Parties to the Montreal Protocol have adopted an historic global agreement mandating controls on hydrofluorocarbon (HFC) consumption and production after eight years of protracted negotiations, said an announcement from Environmental Investigation Agency (EIA).
The agreement will avoid more than 70 billion tons of CO2-equivalent HFC emissions.
The Kigali amendment will cap and phase down HFC consumption starting 2019, with developed countries taking action first and developing countries starting in 2024.
Most developing countries, including China, by far the largest HFC consumer and producer, have committed to freeze HFC consumption in 2024. A second later schedule was agreed for a small number of countries including India, Kuwait, Pakistan and Saudi Arabia.

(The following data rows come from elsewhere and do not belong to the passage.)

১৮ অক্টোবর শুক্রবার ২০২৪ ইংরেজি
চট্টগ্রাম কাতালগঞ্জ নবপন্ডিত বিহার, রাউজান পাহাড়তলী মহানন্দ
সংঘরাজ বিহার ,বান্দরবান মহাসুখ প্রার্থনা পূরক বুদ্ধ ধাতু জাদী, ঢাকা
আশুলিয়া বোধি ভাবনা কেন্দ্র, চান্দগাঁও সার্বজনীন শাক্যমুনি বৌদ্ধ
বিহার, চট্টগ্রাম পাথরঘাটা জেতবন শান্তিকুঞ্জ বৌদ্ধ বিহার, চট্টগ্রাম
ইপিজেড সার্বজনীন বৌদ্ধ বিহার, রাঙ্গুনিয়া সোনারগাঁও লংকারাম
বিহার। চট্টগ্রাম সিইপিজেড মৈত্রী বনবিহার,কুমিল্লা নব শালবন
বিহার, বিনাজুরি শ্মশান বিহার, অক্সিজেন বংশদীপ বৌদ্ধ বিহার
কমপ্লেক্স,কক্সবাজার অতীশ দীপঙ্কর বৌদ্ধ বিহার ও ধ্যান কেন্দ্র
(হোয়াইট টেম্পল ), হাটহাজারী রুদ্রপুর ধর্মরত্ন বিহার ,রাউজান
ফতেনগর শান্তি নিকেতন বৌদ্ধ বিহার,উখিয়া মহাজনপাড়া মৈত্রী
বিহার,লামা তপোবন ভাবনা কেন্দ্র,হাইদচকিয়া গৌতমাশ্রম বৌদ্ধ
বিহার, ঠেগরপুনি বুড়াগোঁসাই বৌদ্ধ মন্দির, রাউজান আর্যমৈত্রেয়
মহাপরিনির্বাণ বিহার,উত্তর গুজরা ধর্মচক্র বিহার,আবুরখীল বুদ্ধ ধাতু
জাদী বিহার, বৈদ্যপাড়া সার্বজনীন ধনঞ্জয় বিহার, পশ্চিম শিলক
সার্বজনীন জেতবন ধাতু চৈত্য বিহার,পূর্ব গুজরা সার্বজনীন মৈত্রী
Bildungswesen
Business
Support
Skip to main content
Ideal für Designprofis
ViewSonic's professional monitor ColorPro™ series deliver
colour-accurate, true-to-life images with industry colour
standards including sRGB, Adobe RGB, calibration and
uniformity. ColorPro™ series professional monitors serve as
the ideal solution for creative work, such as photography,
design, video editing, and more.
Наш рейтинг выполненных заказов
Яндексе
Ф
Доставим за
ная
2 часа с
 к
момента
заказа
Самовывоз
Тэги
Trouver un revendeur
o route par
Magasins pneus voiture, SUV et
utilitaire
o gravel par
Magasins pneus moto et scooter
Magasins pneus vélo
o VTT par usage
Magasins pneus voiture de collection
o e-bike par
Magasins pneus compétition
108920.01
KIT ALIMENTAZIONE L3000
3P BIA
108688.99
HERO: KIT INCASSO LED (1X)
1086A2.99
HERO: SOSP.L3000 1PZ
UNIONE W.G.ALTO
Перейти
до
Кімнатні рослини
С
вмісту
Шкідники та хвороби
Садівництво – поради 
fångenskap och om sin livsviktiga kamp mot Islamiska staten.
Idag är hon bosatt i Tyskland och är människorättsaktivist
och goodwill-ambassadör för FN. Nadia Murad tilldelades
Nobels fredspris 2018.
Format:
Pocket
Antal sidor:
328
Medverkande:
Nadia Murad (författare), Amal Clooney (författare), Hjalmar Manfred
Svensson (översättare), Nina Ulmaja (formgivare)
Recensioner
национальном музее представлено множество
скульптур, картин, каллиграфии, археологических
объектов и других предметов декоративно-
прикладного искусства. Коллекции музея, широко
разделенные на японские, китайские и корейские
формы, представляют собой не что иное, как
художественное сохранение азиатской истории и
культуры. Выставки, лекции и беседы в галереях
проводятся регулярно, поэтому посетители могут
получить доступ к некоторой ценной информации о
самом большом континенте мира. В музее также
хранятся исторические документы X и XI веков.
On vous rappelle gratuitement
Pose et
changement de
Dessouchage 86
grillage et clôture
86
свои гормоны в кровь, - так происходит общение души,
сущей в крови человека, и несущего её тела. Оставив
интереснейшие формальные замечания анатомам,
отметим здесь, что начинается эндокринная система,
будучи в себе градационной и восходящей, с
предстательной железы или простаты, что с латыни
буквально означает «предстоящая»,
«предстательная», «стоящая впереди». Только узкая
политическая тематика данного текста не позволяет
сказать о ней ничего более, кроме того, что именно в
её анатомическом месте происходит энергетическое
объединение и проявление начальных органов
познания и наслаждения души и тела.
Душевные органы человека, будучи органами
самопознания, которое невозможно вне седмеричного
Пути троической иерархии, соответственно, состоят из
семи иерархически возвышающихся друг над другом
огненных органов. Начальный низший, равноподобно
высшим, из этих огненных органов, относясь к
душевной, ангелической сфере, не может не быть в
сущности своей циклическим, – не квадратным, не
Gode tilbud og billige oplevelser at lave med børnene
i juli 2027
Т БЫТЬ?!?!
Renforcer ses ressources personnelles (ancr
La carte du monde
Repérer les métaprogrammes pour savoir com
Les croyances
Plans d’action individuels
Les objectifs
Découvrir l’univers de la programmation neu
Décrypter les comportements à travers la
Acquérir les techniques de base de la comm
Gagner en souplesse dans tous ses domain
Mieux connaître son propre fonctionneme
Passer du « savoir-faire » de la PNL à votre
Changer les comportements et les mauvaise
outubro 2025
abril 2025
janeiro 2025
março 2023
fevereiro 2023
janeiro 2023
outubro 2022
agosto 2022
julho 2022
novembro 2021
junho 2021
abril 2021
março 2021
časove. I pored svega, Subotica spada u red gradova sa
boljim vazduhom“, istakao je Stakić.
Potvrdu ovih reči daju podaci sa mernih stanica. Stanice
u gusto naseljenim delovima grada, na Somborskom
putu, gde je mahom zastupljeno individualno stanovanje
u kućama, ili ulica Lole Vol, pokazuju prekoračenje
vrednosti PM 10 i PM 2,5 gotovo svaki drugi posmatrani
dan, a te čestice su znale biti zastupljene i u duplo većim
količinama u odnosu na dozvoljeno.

Clare Perry, EIA UK Climate Campaign leader said, “Compromises had to be made but 85% of developing countries have committed to the early schedule starting 2024, which is a very significant achievement. According to our initial calculations this deal will avoid more than 70 billion tons of CO2e emissions by 2050 – which will be close to avoiding a half a degree of warming.“
Alexander von Bismarck, EIA US executive director said, “The Kigali Amendment, with the Paris Agreement, gives 2016 the biggest one-two punch in the history of battling global warming. Still, with billions of tons of emissions left untouched, the ultimate power of the Kigali amendment now depends on accelerating the removal of these industrial climate-killers in upcoming meetings.”
Standards – Parties are expected to work towards ensuring global industry standards enable the safe introduction of low-GWP alternatives to HFCs.
Energy Efficiency – Parties are expected to agree a way forward to maximise energy efficiency in the transition out of HFCs.
Technology review – in 2022 and every 5 years after. Additional technology review 4-5 years before 2028 to consider the compliance deferral of 2 years from the freeze of 2028 in A5 Group 2 to address growth in relevant sectors above certain threshold.